In this study, we conducted a systematic review and meta-analysis to investigate the efficacy and safety of combined use of anlotinib with conventional chemotherapy in patients with advanced DSNs to provide a scientific reference for the design of future clinical trials.

2 Methods

This meta-analysis was performed in accordance with the Preferred Reporting Items for Systematic Reviews and Meta-Analyses guidelines (26). No further ethical approval is required since the program does not require the recruitment of patients and the collection of personal information.

2.1 Search strategy

Related Literatures were searched across nine electronic databases, including Cochrane Library, Web of Science, Embase, Medline, PubMed, Chinese Scientific Journal Database (VIP), Wanfang database, Chinese Biological Medicine Database (CBM) and China National Knowledge Infrastructure (CNKI). Publications in English and Chinese dated from the inception of the database to October 2023 were shortlisted using the following search terms: “anlotinib” combined with “gastric cancer” or “colorectal cancer” or “gastrointestinal cancer” or “liver cancer” or “esophageal cancer” or “pancreatic cancer” or “digestive system neoplasms” without restriction on the language.

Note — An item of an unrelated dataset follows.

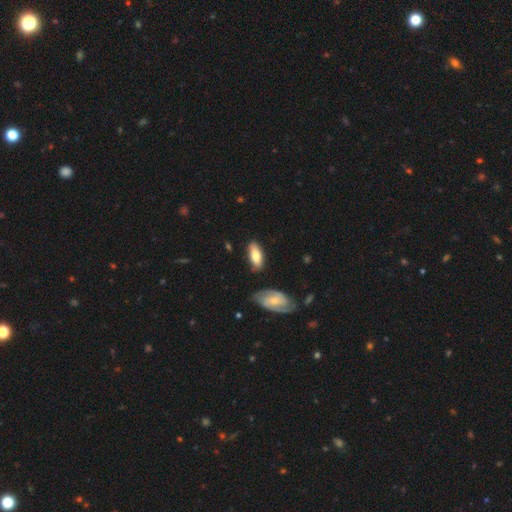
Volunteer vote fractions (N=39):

2.2 Eligibility criteria2.2.1 Inclusion criteria

Inclusion criteria for this review were (1): Randomized controlled trials (RCTs) concerning DSNs patients were included; (2) Patients are diagnosed as DSNs by pathology. The nationality, race, gender, and age of the patients included in the study are not limited; (3) Articles involving more than 40 DSNs patients; (4) Literatures comparing the clinical outcomes of regular treatments plus anlotinib targeted therapy (experimental group) with regular treatments alone (control group); (5) Overall response rate (ORR), disease control rate (DCR) and treatment–related adverse effects must be included in each study.

2.2.1 Exclusion criteria

Exclusion criteria were: (1) Studies not focus on anlotinib were excluded; (2) Inappropriate criteria in experimental or control group were excluded; (3) Articles without sufficient available data were excluded; (4) Non-RCTs, literature reviews, meta-analysis, meeting abstracts, case reports, repeated studies and experimental model researches were excluded.

2.3 Quality assessment

To ensure the quality of the meta-analysis, the quality of the included RCTs was evaluated according to the Cochrane Handbook tool (27).

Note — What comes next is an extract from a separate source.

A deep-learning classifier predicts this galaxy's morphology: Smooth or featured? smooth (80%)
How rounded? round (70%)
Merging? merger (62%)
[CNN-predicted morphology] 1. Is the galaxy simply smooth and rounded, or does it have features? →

2.4 Types of outcome measures

The primary outcomes in present analysis included short-term and long-term clinical efficacy, and adverse effects (AEs) according to the World Health Organization criteria and Response Evaluation Criteria in Solid Tumors 1.1 (RECIST Criteria 1.1) (28). The primary outcomes were: (1) Short-term clinical efficacy: the short-term tumor response included overall response rate (ORR, the sum of complete response and partial response) and disease control rate (DCR, the sum of complete response, partial response and stable disease); (2) Long-term clinical efficacy: 1-5 year overall survival (OS) defined as the time from the date of randomization to death from any cause; (3) Treatment–related adverse effects; (4) Quality of life (QOL): QOL was evaluated using Karnofsky score.

2.5 Data extraction and management

The following data were extracted from eligible studies: (1) Study characteristics such as name of the first author, patient ages, year of publication, number of cases, and study parameter types; (2) Details of the interventions such as intervention technique as well as dosage, administration route, and duration of anlotinib treatment; (3) Outcomes measures and other parameters that included the OS, ORR, DCR, Karnofsky performance score (KPS), and AEs. We attempted to contact the authors to request missing or incomplete data. If the relevant data could not be acquired, the studies were excluded from the analysis.

2.6 Statistical analysis

Stata 16.0 (Stata Corp., College Station, TX, USA) and Review Manager 5.3 (Nordic Cochran Centre, Copenhagen, Denmark) statistical software were used for statistical analyses. Dichotomous data were represented by the risk ratio (RR) with the respective 95% confidence interval (CI), whereas continuous variables were expressed as mean difference (MD) with 95% CI. P<0.05 indicates difference with statistical significance. Heterogeneity among studies was estimated using the Cochran’s Q statistic and I2 tests, and I2 > 50% or P<0.1 indicated a high statistical heterogeneity (29). A fixed-effects model was used to pool the estimates when heterogeneity was absent (I2 < 50%). Otherwise, a random effects model was selected.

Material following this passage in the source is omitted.